### Task details
Which lines in the records below contain the word "casing"? Copy each of them.

### Data for review
——————

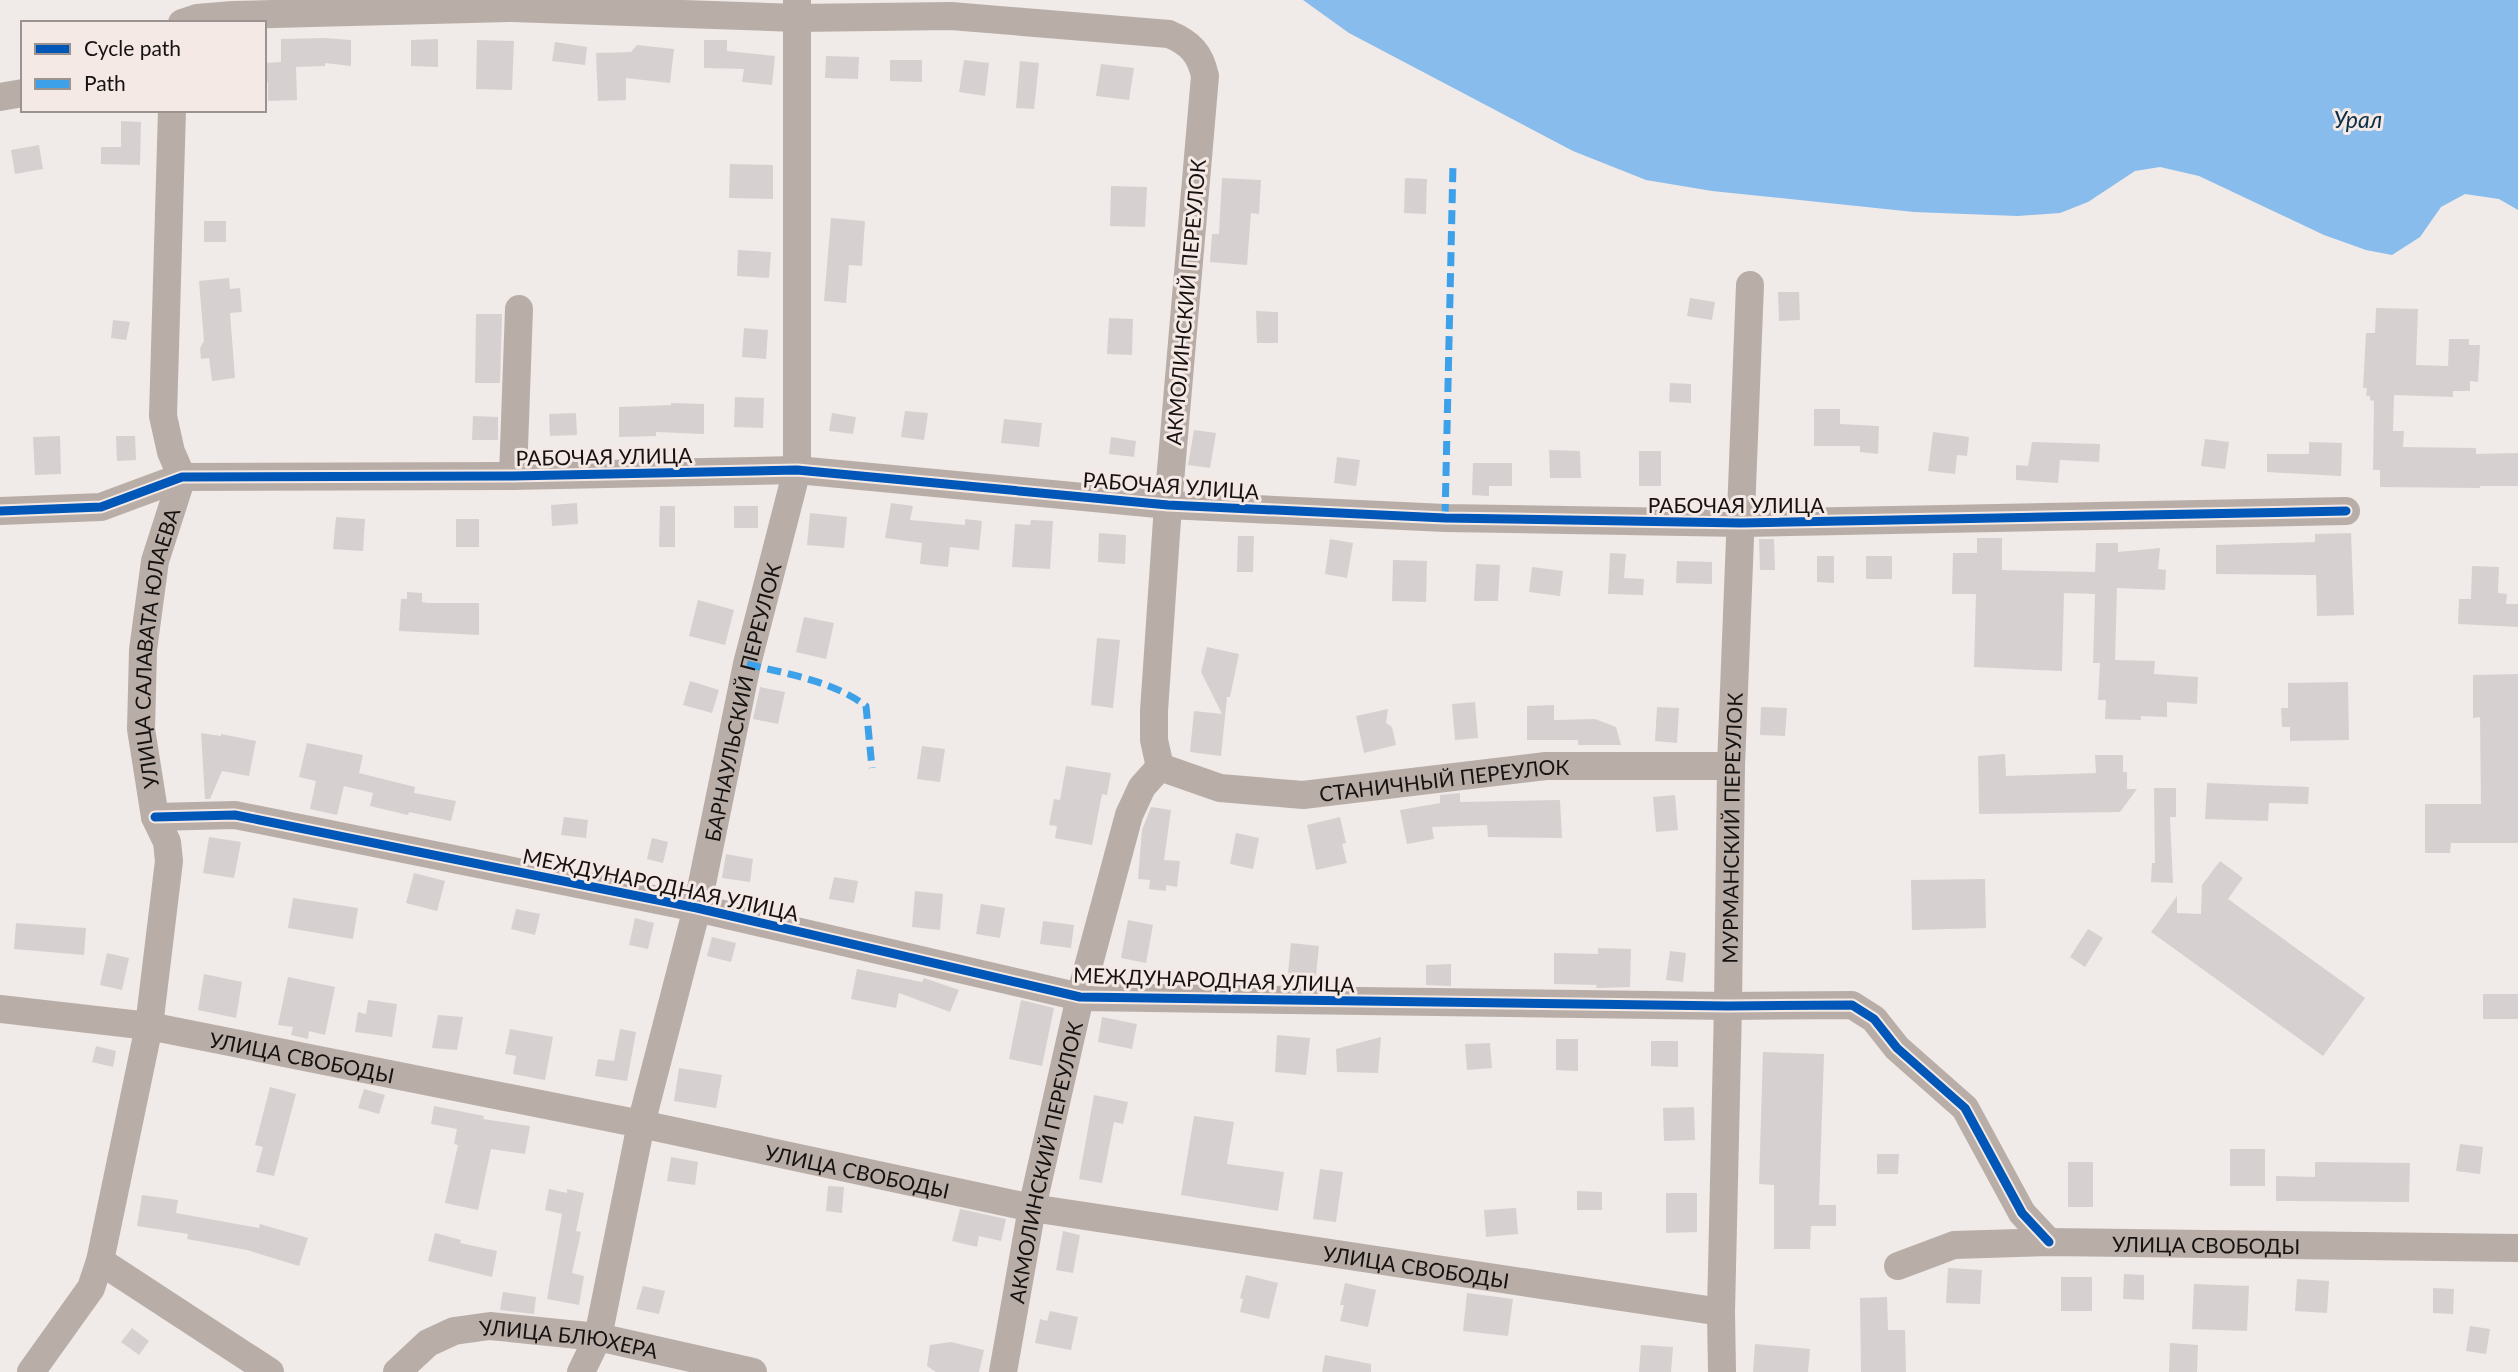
<svg xmlns="http://www.w3.org/2000/svg" width="2518" height="1372" viewBox="0 0 2518 1372" font-family="Lato,sans-serif">
<style>
.water{fill:#88bcec}
.building{fill:#d6d1d0}
.lines{fill:none;stroke-linecap:round;stroke-linejoin:round}
.minor{stroke:#b9aea7;stroke-width:28}
.quiet{stroke:#3da1ea;stroke-width:7;stroke-dasharray:14 7;stroke-linecap:butt}
.cycleway-casing{stroke:#f4e9e4;stroke-width:13}
.cycleway{stroke:#0057b8;stroke-width:9}
.labels{text-anchor:middle;dominant-baseline:central;stroke-width:6;stroke-linejoin:round;paint-order:stroke}
.street-label{font-size:21px;fill:#161211;stroke:#f4e9e4}
.water-label{font-size:23px;font-style:italic;fill:#0d2e49;stroke:#f4e9e4}
</style>
<rect width="100%" height="100%" fill="#f0eae8"/>
<path class="water" d="M1303,0H2518V210L2499,199L2465,194L2441,207L2420,237L2392,255L2366,250L2324,235L2199,176L2160,167L2135,171L2088,202L2060,213L2018,216L1914,212L1712,191L1646,180L1573,151L1425,73L1349,33Z"/>
<path class="building" d="M324,38L351,40V66L325,63V66L296,67L297,100L268,101V82H264V63L281,62V39Z
M438,39V67L411,66V40Z
M477,40L514,41L512,90L476,89Z
M704,40H727V51L775,56L772,85L742,82L744,69L704,68Z
M555,42L587,47L585,65L552,61Z
M637,45L674,49L670,83L626,78V100L598,101L596,53L631,52Z
M826,56L859,57L858,79L825,78Z
M890,60H922V82L890,81Z
M964,60L989,63L985,96L959,92Z
M1020,61L1039,63L1034,109L1016,108Z
M1101,64L1134,68L1129,100L1096,96Z
M121,121L141,122L140,165L101,164V147H121Z
M39,145L43,169L15,174L11,150Z
M730,164L773,165V199L729,198Z
M1222,178L1261,180L1259,214L1251,213L1247,265L1210,262L1212,234H1219Z
M1405,178L1427,179L1426,214L1404,213Z
M1111,186L1147,187L1145,227L1110,226Z
M831,218L865,221L862,266L849,265L846,303L824,301Z
M204,221H226V242H204Z
M738,250L771,252L769,278L737,276Z
M229,278L230,289L240,288L242,312L230,313L235,378L212,381L209,358L201,359L200,348L204,341L199,281Z
M1778,292H1799L1800,320L1779,321Z
M1690,298L1715,302L1712,320L1687,316Z
M2376,308L2418,309L2416,365L2448,366L2449,339H2469V345H2480L2478,382L2470,381V391H2453V397L2394,395L2393,431H2404L2403,447L2476,448V454L2518,453V486H2480V488L2380,487V470H2373L2374,401L2370,400V396H2366L2367,388H2363L2366,333H2375Z
M1256,311L1278,312V343H1257Z
M476,314H502L500,383H475Z
M1109,318L1133,319L1132,355L1107,354Z
M113,320L130,322L126,340L111,338Z
M744,328L768,330L766,359L742,357Z
M1670,383L1691,384V403L1669,402Z
M735,397L764,398L763,428L734,427Z
M671,403L704,404V434L656,432V436L619,437V407L671,405Z
M1814,409H1840V424L1879,426L1878,454L1860,452V446H1814Z
M905,411L928,413L924,440L901,437Z
M576,413L577,435L550,436L549,414Z
M832,413L856,417L853,434L829,431Z
M473,416L498,417V440H472Z
M1004,419L1042,423L1039,447L1001,443Z
M1194,430L1216,433L1210,468L1188,465Z
M1933,432L1969,437L1967,456L1957,455L1955,474L1928,471Z
M60,436L61,474L35,475L33,437Z
M116,436H135L136,460L117,461Z
M1111,437L1136,441L1134,457L1109,454Z
M2205,439L2229,442L2225,469L2201,466Z
M2032,442L2100,444L2099,462L2060,460L2058,483L2016,480V465L2028,466Z
M2309,442L2342,443L2341,476L2267,472V454H2309Z
M1549,450L1580,451L1581,478H1550Z
M1639,451H1661V486H1639Z
M1337,457L1360,460L1356,486L1334,483Z
M1473,463H1512V486H1489V496L1472,495Z
M577,503L578,524L552,526L551,505Z
M891,503L913,506L910,520L965,525V519L982,521L979,550L950,547L948,567L920,564L922,543L885,538Z
M660,506H675V547H659Z
M734,506H758V528H734Z
M810,513L847,517L844,548L807,545Z
M336,517L365,519L363,551L333,549Z
M456,519H479V547H456Z
M1031,520L1053,521L1050,569L1012,567L1015,524L1030,525Z
M1099,533L1126,535L1125,564L1098,562Z
M2351,533L2354,615L2317,616L2316,575L2216,574V545L2315,542V534Z
M1238,536H1254L1253,572H1237Z
M1977,538H2002V570L2095,572L2096,543H2118V552L2160,548L2158,569L2166,570L2165,590L2117,588L2115,660L2155,661L2154,674L2198,677L2197,704L2167,702V717L2141,716V720L2105,719L2106,700H2098L2100,663H2093L2095,594L2064,593L2062,671L1974,667L1976,594H1952L1953,553H1977Z
M1330,539L1353,543L1347,578L1325,574Z
M1759,539H1774L1775,570H1760Z
M1610,553L1626,554L1624,578L1644,579L1643,595L1608,594Z
M1817,556H1834V583L1817,582Z
M1866,556H1892V579H1866Z
M1393,560L1427,561L1426,602L1392,601Z
M1677,561L1712,562V584L1676,583Z
M1476,564L1500,565L1498,601H1474Z
M2472,566L2499,567L2498,593L2507,594L2506,604H2518V627L2458,624L2459,599H2471Z
M1532,567L1563,571L1560,596L1529,592Z
M407,592L422,593V602L428,603H479V635L399,631L401,599H407Z
M698,600L734,610L725,645L689,636Z
M804,617L834,623L826,659L796,652Z
M1097,638L1120,640L1113,708L1091,705Z
M1207,647L1239,654L1230,697H1227L1221,756L1190,752L1194,711L1222,714L1201,672Z
M2518,674V843H2451L2450,853H2425V804H2481L2480,717L2473,718V675Z
M690,681L719,690L712,713L683,705Z
M2348,682L2349,740L2290,741V727H2282L2281,708H2288V683Z
M760,687L785,692L778,724L753,719Z
M1475,702L1478,738L1455,740L1452,704Z
M1554,705V720L1595,719L1616,727L1621,745H1578V740H1527V706Z
M1657,707L1679,708L1677,743L1655,741Z
M1761,707L1787,708L1785,736L1760,735Z
M1388,709L1386,723L1392,727L1396,745L1364,753L1356,716Z
M201,733L221,736V734L256,741L249,776L222,771L210,799H205Z
M307,743L363,755L359,773L415,787L414,793L456,801L451,821L409,812L408,815L370,806L373,793L344,786L337,815L310,809L316,781L299,777Z
M922,746L945,749L940,782L917,779Z
M2005,754L2006,776L2096,773L2095,755H2123V772H2127V789H2137L2120,812L1979,814L1978,756Z
M1066,766L1111,773L1107,795L1102,794L1092,845L1055,838L1057,826L1049,825L1054,799L1060,800Z
M2207,783L2309,787L2308,804L2269,803L2268,821L2205,819Z
M2154,788H2176V817H2170L2173,883L2151,882L2152,863H2155Z
M1460,793V802L1560,800L1562,838L1488,837L1487,825L1432,827L1434,839L1407,844L1400,810L1440,803V795Z
M1675,795L1678,830L1656,832L1653,797Z
M1151,807L1171,810L1164,860L1180,861L1177,887L1166,885V891L1149,889L1150,880L1138,879L1142,830Z
M564,817L588,820L586,838L561,835Z
M1340,817L1346,843L1342,844L1347,863L1316,870L1307,825Z
M1236,833L1259,838L1253,869L1230,864Z
M209,837L241,842L234,878L203,873Z
M652,838L668,842L663,863L647,859Z
M726,854L753,859L750,882L722,878Z
M2220,861L2243,878L2228,899L2365,998L2323,1056L2151,932L2177,896V913L2201,914L2202,885Z
M414,873L445,881L437,911L406,903Z
M834,877L858,881L854,903L829,899Z
M1985,879L1986,928L1912,930L1911,880Z
M915,891L943,894L940,930L912,927Z
M293,898L358,908L353,939L288,928Z
M981,904L1005,908L1000,938L976,934Z
M516,909L540,914L535,935L511,929Z
M635,918L654,923L648,949L629,945Z
M1128,920L1153,925L1146,963L1121,958Z
M1043,921L1074,925L1071,948L1040,944Z
M16,923L86,928L84,955L14,949Z
M2088,929L2103,938L2085,967L2070,957Z
M712,937L736,943L731,962L707,956Z
M1291,943L1319,946L1316,976L1288,973Z
M1598,948L1631,949L1630,987L1596,988L1597,985L1554,984V953L1598,954Z
M1670,951L1686,953L1683,982L1666,980Z
M107,953L129,958L122,990L100,985Z
M1451,964V986L1426,985V965Z
M857,969L922,982L924,978L959,990L950,1012L899,993L896,1008L851,999Z
M204,974L242,982L236,1018L198,1010Z
M288,977L335,987L325,1035L309,1031L308,1039L291,1035L293,1027L278,1025Z
M2483,994H2518V1019H2483Z
M368,1000L397,1004L392,1037L355,1032L358,1012L366,1014Z
M1021,1000L1054,1008L1042,1066L1009,1059Z
M438,1015L463,1017L457,1050L432,1048Z
M1102,1017L1137,1024L1132,1049L1098,1042Z
M510,1029L553,1037L545,1080L513,1074L516,1056L505,1054Z
M620,1029L636,1032L627,1081L595,1076L598,1059L614,1061Z
M1277,1035L1310,1038L1306,1075L1275,1072Z
M1381,1037L1378,1073L1337,1072L1336,1049Z
M1556,1039H1578V1071L1556,1070Z
M1651,1041H1678V1067L1651,1066Z
M1490,1043L1492,1068L1467,1070L1465,1044Z
M96,1046L116,1051L113,1067L92,1062Z
M1763,1052L1824,1054L1819,1205H1836V1226H1811L1810,1249H1774V1185L1759,1184Z
M679,1068L722,1075L716,1108L674,1101Z
M270,1087L296,1094L274,1176L256,1172L263,1147L255,1145Z
M364,1089L385,1095L379,1114L358,1108Z
M1094,1095L1128,1102L1123,1124L1114,1122L1102,1183L1079,1179Z
M434,1106L484,1116L483,1119L530,1126L525,1154L491,1149L478,1210L445,1203L458,1145L454,1144L457,1129L431,1124Z
M1694,1107L1695,1140L1664,1141L1663,1108Z
M1194,1116L1234,1122L1227,1164L1284,1172L1278,1211L1181,1195Z
M2460,1144L2483,1147L2480,1174L2456,1171Z
M2230,1149H2265V1186H2230Z
M1877,1154H1899L1898,1174H1877Z
M671,1157L698,1162L695,1185L667,1181Z
M2068,1162H2093V1207H2068Z
M2315,1162L2410,1163L2409,1202L2276,1201V1176L2315,1177Z
M1320,1169L1343,1172L1336,1222L1313,1219Z
M828,1186L844,1187L842,1213L826,1211Z
M549,1189L567,1193V1189L584,1193L576,1231L581,1232L572,1273L584,1276L579,1305L547,1299L562,1214L545,1210Z
M1577,1191L1602,1192V1210H1577Z
M1666,1193H1697V1232L1666,1233Z
M142,1195L178,1200L176,1213L259,1228L260,1224L308,1238L299,1266L247,1250L187,1239L188,1234L137,1226Z
M1516,1208L1518,1234L1486,1237L1484,1210Z
M960,1209L1006,1219L1001,1241L979,1236L977,1247L952,1241Z
M1063,1231L1080,1235L1073,1273L1056,1270Z
M435,1233L461,1240L460,1243L497,1251L492,1277L428,1261Z
M1948,1268L1982,1270L1980,1304L1946,1303Z
M2124,1274L2144,1275V1300L2123,1299Z
M1246,1275L1278,1283L1269,1319L1240,1312L1243,1299L1240,1298Z
M2061,1277H2092V1311H2061Z
M2297,1279L2329,1281L2327,1313L2295,1311Z
M1345,1283L1376,1290L1368,1327L1340,1321L1344,1305H1340Z
M2194,1284L2249,1286L2247,1331L2192,1329Z
M643,1286L665,1291L659,1314L636,1309Z
M2433,1288L2454,1289L2453,1314L2433,1313Z
M503,1292L536,1297L534,1314L500,1310Z
M1467,1293L1513,1299L1508,1336L1463,1331Z
M1887,1297L1888,1330H1905L1906,1372H1861L1860,1298Z
M1050,1311L1078,1317L1071,1350L1035,1343L1040,1319L1047,1321Z
M2470,1326L2490,1329L2486,1354L2466,1351Z
M132,1328L149,1341L139,1355L121,1342Z
M951,1342L984,1350L979,1372H936L927,1366L930,1345Z
M2170,1343L2198,1345L2197,1372H2169Z
M1755,1344L1810,1349L1808,1372H1753Z
M1641,1345L1673,1347L1671,1372H1639Z
M1325,1355L1371,1364V1372H1322Z"/>
<g class="lines">
<g class="minor">
<path d="M182,23L197,18L233,15L512,8L797,18L951,16L1169,34C1190,43 1200,53 1205,76L1168,505L1154,711V740L1160,767"/>
<path d="M0,97L23,93"/>
<path d="M513,476L519,309"/>
<path d="M0,511L101,507L182,477L513,476L797,470L1168,505L1445,518L1741,523L2346,511"/>
<path id="s1" d="M1160,767L1220,788L1303,795L1546,766H1731"/>
<path d="M155,817L235,815L697,908L1080,997L1728,1006L1852,1005L1874,1019L1897,1048L1965,1108L2022,1213L2049,1242"/>
<path id="s2" d="M0,1009L149,1026L641,1124L1032,1208L1721,1312"/>
<path d="M100,1261L270,1372"/>
<path id="s3" d="M1898,1266L1954,1245L2049,1242L2518,1248"/>
<path id="s4" d="M31,1372L91,1288L100,1261L149,1026L169,861L167,842L155,817L141,729L143,650L155,561L182,477L171,452L163,416L172,110"/>
<path id="s5" d="M397,1372L428,1343L454,1331L490,1326L598,1337L753,1372"/>
<path id="s6" d="M581,1372L598,1337L641,1124L697,908L747,664L797,470V0"/>
<path id="s7" d="M1003,1372L1032,1208L1080,997L1129,815L1142,787L1160,767"/>
<path id="s8" d="M1722,1372L1721,1312L1728,1006L1731,766L1750,285"/>
</g>
<path class="quiet" d="M1445,518L1453,164
M747,664C787,674 833,681 866,706L872,768"/>
<g class="cycleway-casing">
<path id="cycleway" d="M0,511L101,507L182,477L513,476L797,470L1168,505L1445,518L1741,523L2346,511
M155,817L235,815L697,908L1080,997L1728,1006L1852,1005L1874,1019L1897,1048L1965,1108L2022,1213L2049,1242"/>
</g>
<use href="#cycleway" class="cycleway"/>
</g>
<g class="labels">
<g class="street-label">
<text transform="translate(1185 302) rotate(-85)">АКМОЛИНСКИЙ ПЕРЕУЛОК</text>
<text transform="translate(604 456) rotate(-1)">РАБОЧАЯ УЛИЦА</text>
<text transform="translate(1171 485) rotate(4)">РАБОЧАЯ УЛИЦА</text>
<text x="1736" y="504">РАБОЧАЯ УЛИЦА</text>
<text stroke="none"><textPath href="#s4" startOffset="756">УЛИЦА САЛАВАТА ЮЛАЕВА</textPath></text>
<text stroke="none"><textPath href="#s6" startOffset="690">БАРНАУЛЬСКИЙ ПЕРЕУЛОК</textPath></text>
<text stroke="none"><textPath href="#s1" startOffset="289">СТАНИЧНЫЙ ПЕРЕУЛОК</textPath></text>
<text stroke="none"><textPath href="#s8" startOffset="544">МУРМАНСКИЙ ПЕРЕУЛОК</textPath></text>
<text transform="translate(661 884) rotate(12)">МЕЖДУНАРОДНАЯ УЛИЦА</text>
<text transform="translate(1214 979) rotate(2)">МЕЖДУНАРОДНАЯ УЛИЦА</text>
<text stroke="none"><textPath href="#s2" startOffset="306">УЛИЦА СВОБОДЫ</textPath></text>
<text stroke="none"><textPath href="#s7" startOffset="214">АКМОЛИНСКИЙ ПЕРЕУЛОК</textPath></text>
<text stroke="none"><textPath href="#s2" startOffset="873">УЛИЦА СВОБОДЫ</textPath></text>
<text stroke="none"><textPath href="#s3" startOffset="312">УЛИЦА СВОБОДЫ</textPath></text>
<text stroke="none"><textPath href="#s2" startOffset="1440">УЛИЦА СВОБОДЫ</textPath></text>
<text stroke="none"><textPath href="#s5" startOffset="187">УЛИЦА БЛЮХЕРА</textPath></text>
</g>
<g class="water-label">
<text x="2358" y="119">Урал</text>
</g>
</g>
<rect x="21" y="21" width="245" height="91" fill="#f4e9e4" stroke="#9b9390" stroke-width="2"/>
<rect x="35" y="44" width="35" height="10" fill="#0057b8" stroke="#9b9390" stroke-width="2"/>
<text x="84" y="56" font-size="21" fill="#161211">Cycle path</text>
<rect x="35" y="79" width="35" height="10" fill="#3da1ea" stroke="#9b9390" stroke-width="2"/>
<text x="84" y="91" font-size="21" fill="#161211">Path</text>
</svg>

——————

### Response
.cycleway-casing{stroke:#f4e9e4;stroke-width:13}
<g class="cycleway-casing">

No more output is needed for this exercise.